§ GOAL OF THE EXERCISE: Restate word for word the lines of the listing below, from its first line through the line with "GET IN TOUCH", without the pictures.

§ INFORMATION GIVEN:
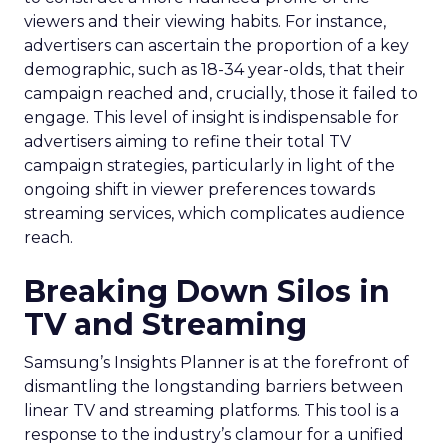
viewers and their viewing habits. For instance,
advertisers can ascertain the proportion of a key
demographic, such as 18-34 year-olds, that their
campaign reached and, crucially, those it failed to
engage. This level of insight is indispensable for
advertisers aiming to refine their total TV
campaign strategies, particularly in light of the
ongoing shift in viewer preferences towards
streaming services, which complicates audience
reach.
Breaking Down Silos in
TV and Streaming
Samsung’s Insights Planner is at the forefront of
dismantling the longstanding barriers between
linear TV and streaming platforms. This tool is a
response to the industry’s clamour for a unified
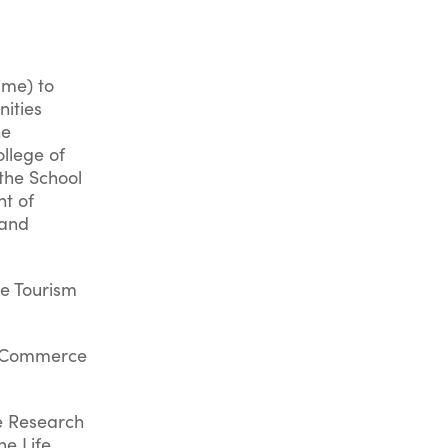
ime) to
nities
he
llege of
 the School
t of
 and
he Tourism
d Commerce
ne Research
he Life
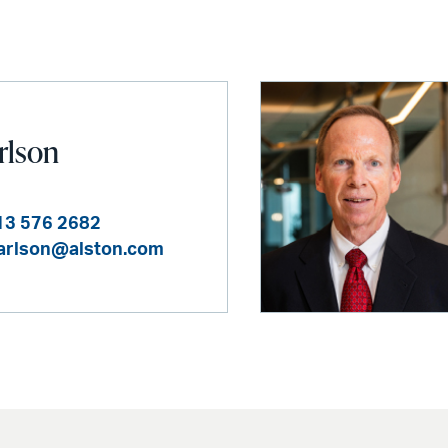
arlson
13 576 2682
carlson@alston.com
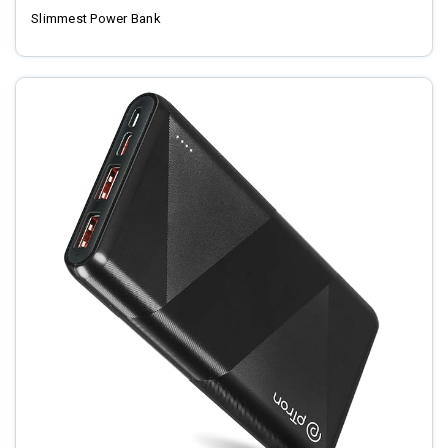
Slimmest Power Bank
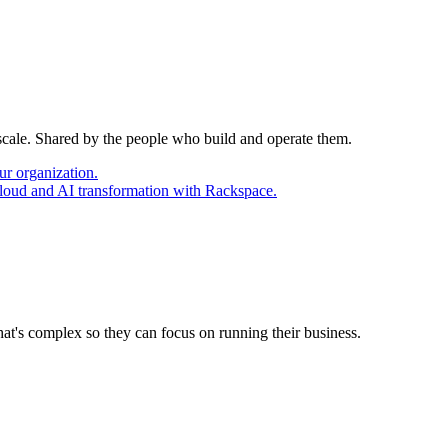
 scale. Shared by the people who build and operate them.
ur organization.
cloud and AI transformation with Rackspace.
at's complex so they can focus on running their business.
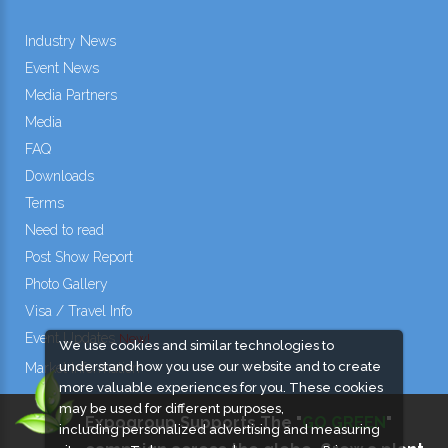
Industry News
Event News
Media Partners
Media
FAQ
Downloads
Terms
Need to read
Post Show Report
Photo Gallery
Visa / Travel Info
Event Updates
New!
We use cookies and similar technologies to
understand how you use our website and to create
Market Information
more valuable experiences for you. These cookies
may be used for different purposes,
Expogroup Supports The "
GO GREEN
"
including personalized advertising and measuring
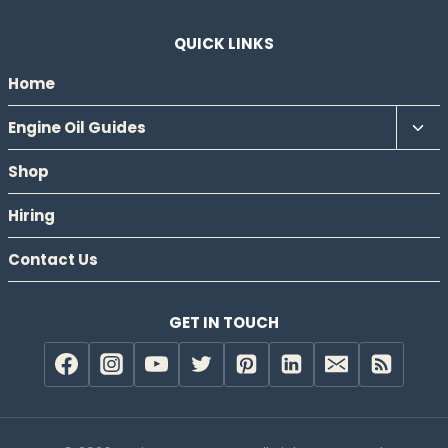
QUICK LINKS
Home
Tog
Engine Oil Guides
chil
Shop
men
Hiring
Contact Us
GET IN TOUCH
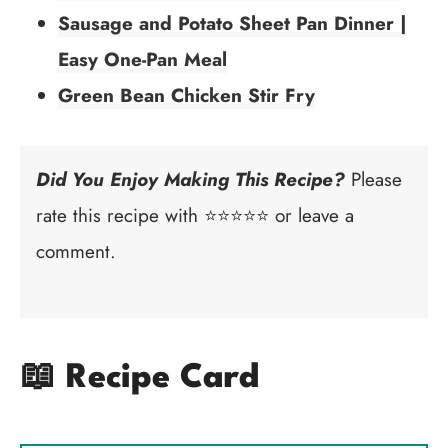
Sausage and Potato Sheet Pan Dinner |
Easy One-Pan Meal
Green Bean Chicken Stir Fry
Did You Enjoy Making This Recipe?
Please
rate this recipe with ⭐⭐⭐⭐⭐ or leave a
comment.
📖 Recipe Card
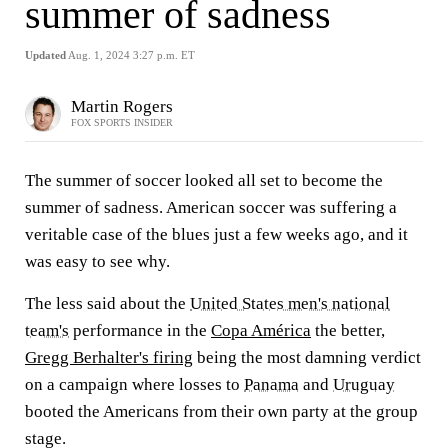
summer of sadness
Updated
Aug. 1, 2024 3:27 p.m. ET
Martin Rogers
FOX SPORTS INSIDER
The summer of soccer looked all set to become the
summer of sadness. American soccer was suffering a
veritable case of the blues just a few weeks ago, and it
was easy to see why.
The less said about the
United States men's national
team's
performance in the
Copa América
the better,
Gregg Berhalter's firing
being the most damning verdict
on a campaign where losses to
Panama
and
Uruguay
booted the Americans from their own party at the group
stage.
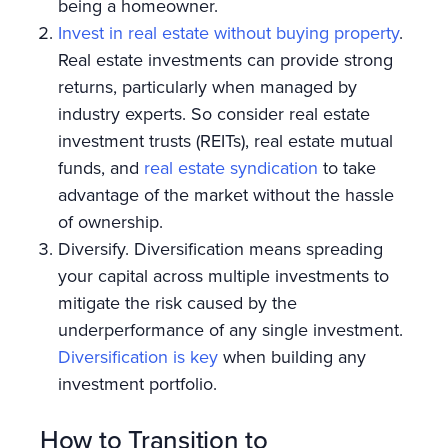
being a homeowner.
Invest in real estate without buying property
.
Real estate investments can provide strong
returns, particularly when managed by
industry experts. So consider real estate
investment trusts (REITs), real estate mutual
funds, and
real estate syndication
to take
advantage of the market without the hassle
of ownership.
Diversify. Diversification means spreading
your capital across multiple investments to
mitigate the risk caused by the
underperformance of any single investment.
Diversification is key
when building any
investment portfolio.
How to Transition to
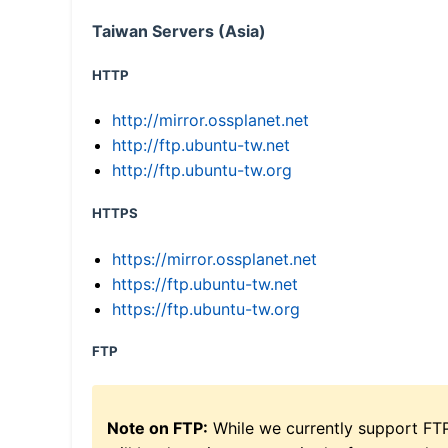
Taiwan Servers (Asia)
HTTP
http://mirror.ossplanet.net
http://ftp.ubuntu-tw.net
http://ftp.ubuntu-tw.org
HTTPS
https://mirror.ossplanet.net
https://ftp.ubuntu-tw.net
https://ftp.ubuntu-tw.org
FTP
Note on FTP:
While we currently support FT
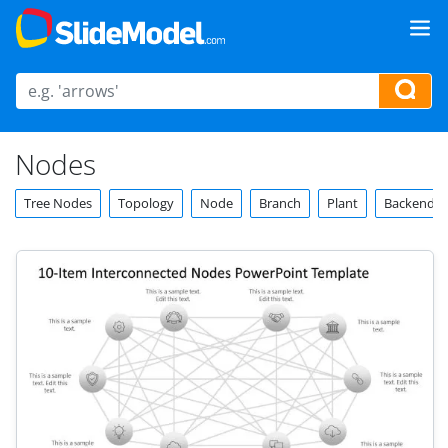
Nodes
Tree Nodes
Topology
Node
Branch
Plant
Backend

§ REPLY:
viewers and their viewing habits. For instance,
advertisers can ascertain the proportion of a key
demographic, such as 18-34 year-olds, that their
campaign reached and, crucially, those it failed to
engage. This level of insight is indispensable for
advertisers aiming to refine their total TV
campaign strategies, particularly in light of the
ongoing shift in viewer preferences towards
streaming services, which complicates audience
reach.
Breaking Down Silos in
TV and Streaming
Samsung’s Insights Planner is at the forefront of
dismantling the longstanding barriers between
linear TV and streaming platforms. This tool is a
response to the industry’s clamour for a unified
ime) to
nities
he
llege of
 the School
t of
 and
he Tourism
d Commerce
ne Research
he Life
arlson
13 576 2682
carlson@alston.com
Slimmest Power Bank
 scale. Shared by the people who build and operate them.
ur organization.
cloud and AI transformation with Rackspace.
at's complex so they can focus on running their business.
Industry News
Event News
Media Partners
Media
FAQ
Downloads
Terms
Need to read
Post Show Report
Photo Gallery
Visa / Travel Info
Event Updates
New!
We use cookies and similar technologies to
understand how you use our website and to create
Market Information
more valuable experiences for you. These cookies
may be used for different purposes,
Expogroup Supports The "
GO GREEN
"
including personalized advertising and measuring
QUICK LINKS
Home
Tog
Engine Oil Guides
chil
Shop
men
Hiring
Contact Us
GET IN TOUCH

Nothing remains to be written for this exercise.